» To do: In the data that follows, find the line with "[94,51,110,68] e) -> [88,98,99,116] f)"; transcribe it, every later line up to the one with "[386,77,449,94] évolutif, ->", and that line as well, exactly and with no others.

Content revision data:
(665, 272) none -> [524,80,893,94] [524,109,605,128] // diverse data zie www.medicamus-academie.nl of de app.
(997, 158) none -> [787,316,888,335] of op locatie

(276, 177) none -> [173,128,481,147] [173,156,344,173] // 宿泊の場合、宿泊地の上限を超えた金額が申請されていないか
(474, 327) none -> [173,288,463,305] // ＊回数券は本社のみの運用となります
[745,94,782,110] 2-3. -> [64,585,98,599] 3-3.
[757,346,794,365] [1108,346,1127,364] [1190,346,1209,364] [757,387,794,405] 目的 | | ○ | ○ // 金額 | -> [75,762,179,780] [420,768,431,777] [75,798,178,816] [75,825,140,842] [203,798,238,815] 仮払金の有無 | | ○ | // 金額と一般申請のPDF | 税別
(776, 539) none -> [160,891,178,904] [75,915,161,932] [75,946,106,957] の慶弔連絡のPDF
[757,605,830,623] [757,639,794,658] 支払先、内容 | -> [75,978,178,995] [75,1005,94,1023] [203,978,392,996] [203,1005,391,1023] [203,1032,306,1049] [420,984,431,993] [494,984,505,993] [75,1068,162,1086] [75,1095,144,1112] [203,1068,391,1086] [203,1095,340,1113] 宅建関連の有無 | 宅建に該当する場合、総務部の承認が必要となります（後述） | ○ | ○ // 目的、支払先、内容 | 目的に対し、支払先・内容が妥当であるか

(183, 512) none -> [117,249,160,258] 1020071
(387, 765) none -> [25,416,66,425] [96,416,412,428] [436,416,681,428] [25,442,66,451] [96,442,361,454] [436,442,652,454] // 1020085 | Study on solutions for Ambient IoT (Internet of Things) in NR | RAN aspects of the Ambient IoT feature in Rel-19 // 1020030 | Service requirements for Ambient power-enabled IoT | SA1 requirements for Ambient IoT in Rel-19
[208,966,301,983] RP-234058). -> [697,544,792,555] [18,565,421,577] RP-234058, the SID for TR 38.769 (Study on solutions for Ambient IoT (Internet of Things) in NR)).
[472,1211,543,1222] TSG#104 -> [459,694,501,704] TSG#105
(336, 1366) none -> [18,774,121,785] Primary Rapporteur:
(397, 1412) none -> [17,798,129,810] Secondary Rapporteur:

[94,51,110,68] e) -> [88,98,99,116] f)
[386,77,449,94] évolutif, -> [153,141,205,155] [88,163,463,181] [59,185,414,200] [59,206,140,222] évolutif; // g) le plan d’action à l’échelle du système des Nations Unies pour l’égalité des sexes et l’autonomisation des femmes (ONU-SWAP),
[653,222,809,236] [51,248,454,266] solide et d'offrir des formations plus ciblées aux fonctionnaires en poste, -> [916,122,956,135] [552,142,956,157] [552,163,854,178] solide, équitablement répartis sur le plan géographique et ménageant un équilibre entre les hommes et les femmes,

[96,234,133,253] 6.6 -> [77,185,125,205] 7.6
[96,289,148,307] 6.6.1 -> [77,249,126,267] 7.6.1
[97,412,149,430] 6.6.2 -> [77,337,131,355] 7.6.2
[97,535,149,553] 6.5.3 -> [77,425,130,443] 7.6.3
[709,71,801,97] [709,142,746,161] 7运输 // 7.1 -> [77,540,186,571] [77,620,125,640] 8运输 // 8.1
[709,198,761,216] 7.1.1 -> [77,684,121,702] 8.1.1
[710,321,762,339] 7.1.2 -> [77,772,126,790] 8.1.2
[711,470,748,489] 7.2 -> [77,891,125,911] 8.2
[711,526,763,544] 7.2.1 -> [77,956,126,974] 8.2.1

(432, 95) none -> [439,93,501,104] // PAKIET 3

» Exercise output:
[94,51,110,68] e) -> [88,98,99,116] f)
[386,77,449,94] évolutif, -> [153,141,205,155] [88,163,463,181] [59,185,414,200] [59,206,140,222] évolutif; // g) le plan d’action à l’échelle du système des Nations Unies pour l’égalité des sexes et l’autonomisation des femmes (ONU-SWAP),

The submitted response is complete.